══ GIVEN ENTRIES

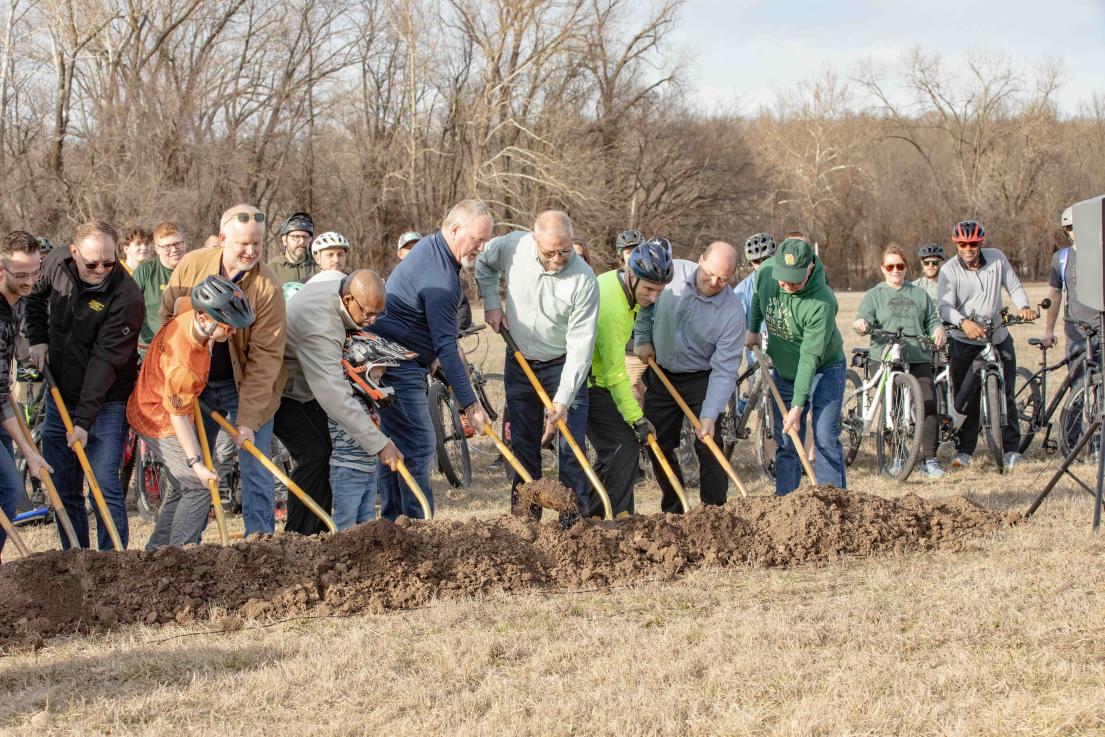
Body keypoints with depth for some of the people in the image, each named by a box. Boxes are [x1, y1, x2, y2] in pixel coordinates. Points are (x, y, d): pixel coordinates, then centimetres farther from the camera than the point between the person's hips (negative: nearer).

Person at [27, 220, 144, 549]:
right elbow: (37, 297, 19)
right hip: (60, 397, 6)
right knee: (64, 490, 11)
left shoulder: (125, 297, -23)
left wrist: (85, 421, -29)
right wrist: (38, 339, 4)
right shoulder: (57, 263, -4)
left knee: (105, 487, -10)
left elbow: (105, 361, -26)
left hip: (106, 402, -6)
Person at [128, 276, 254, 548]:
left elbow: (182, 301, 12)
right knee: (200, 486, -8)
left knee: (181, 487, 17)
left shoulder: (189, 312, -16)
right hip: (160, 422, -9)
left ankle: (157, 549, 25)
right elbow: (178, 416, -27)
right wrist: (196, 463, -22)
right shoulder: (182, 365, -38)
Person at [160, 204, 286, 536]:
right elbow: (168, 318, 2)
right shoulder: (190, 266, -11)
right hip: (196, 382, 3)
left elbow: (265, 357, -22)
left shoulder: (267, 287, -20)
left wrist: (247, 420, -26)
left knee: (255, 471, -5)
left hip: (248, 385, -3)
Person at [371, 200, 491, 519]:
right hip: (399, 367, -11)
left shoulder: (430, 245, 10)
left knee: (395, 444, 14)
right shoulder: (441, 277, -23)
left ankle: (393, 521, 19)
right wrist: (469, 403, -26)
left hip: (390, 360, 11)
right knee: (418, 445, -11)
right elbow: (445, 346, -26)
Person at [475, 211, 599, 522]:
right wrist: (491, 303, -4)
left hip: (563, 365, -3)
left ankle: (574, 521, -5)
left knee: (571, 449, -10)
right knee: (523, 444, 11)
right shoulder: (512, 246, -17)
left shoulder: (584, 280, -25)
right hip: (519, 361, 3)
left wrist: (563, 400, -28)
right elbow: (483, 263, 9)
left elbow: (581, 344, -24)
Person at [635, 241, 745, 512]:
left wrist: (709, 416, -29)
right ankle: (673, 509, 23)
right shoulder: (670, 272, -16)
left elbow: (724, 370, -22)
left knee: (709, 446, -12)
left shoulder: (732, 312, -22)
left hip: (700, 379, -3)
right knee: (658, 446, 8)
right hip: (660, 375, 3)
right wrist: (643, 339, 0)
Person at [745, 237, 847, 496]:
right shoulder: (766, 272, -16)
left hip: (824, 370, -5)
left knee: (825, 438, -12)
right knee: (785, 443, 6)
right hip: (783, 370, 5)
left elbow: (810, 358, -31)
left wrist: (798, 406, -29)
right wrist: (753, 329, 15)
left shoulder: (822, 303, -33)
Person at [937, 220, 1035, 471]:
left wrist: (1024, 307, -16)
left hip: (999, 339, 2)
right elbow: (944, 306, -22)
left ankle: (1011, 449, 11)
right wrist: (963, 322, -41)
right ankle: (964, 450, 8)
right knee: (966, 398, -2)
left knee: (1005, 395, 1)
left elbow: (1014, 287, 5)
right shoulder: (949, 270, -11)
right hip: (965, 343, -2)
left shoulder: (997, 259, -2)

════

● **ASSIGNMENT**:
Write down, word for word, the lines above from the one containing "right shoulder: (512, 246, -17)" through the one containing "left shoulder: (732, 312, -22)", both ends included.

● **EXERCISE RESPONSE**:
right shoulder: (512, 246, -17)
left shoulder: (584, 280, -25)
right hip: (519, 361, 3)
left wrist: (563, 400, -28)
right elbow: (483, 263, 9)
left elbow: (581, 344, -24)
Person at [635, 241, 745, 512]:
left wrist: (709, 416, -29)
right ankle: (673, 509, 23)
right shoulder: (670, 272, -16)
left elbow: (724, 370, -22)
left knee: (709, 446, -12)
left shoulder: (732, 312, -22)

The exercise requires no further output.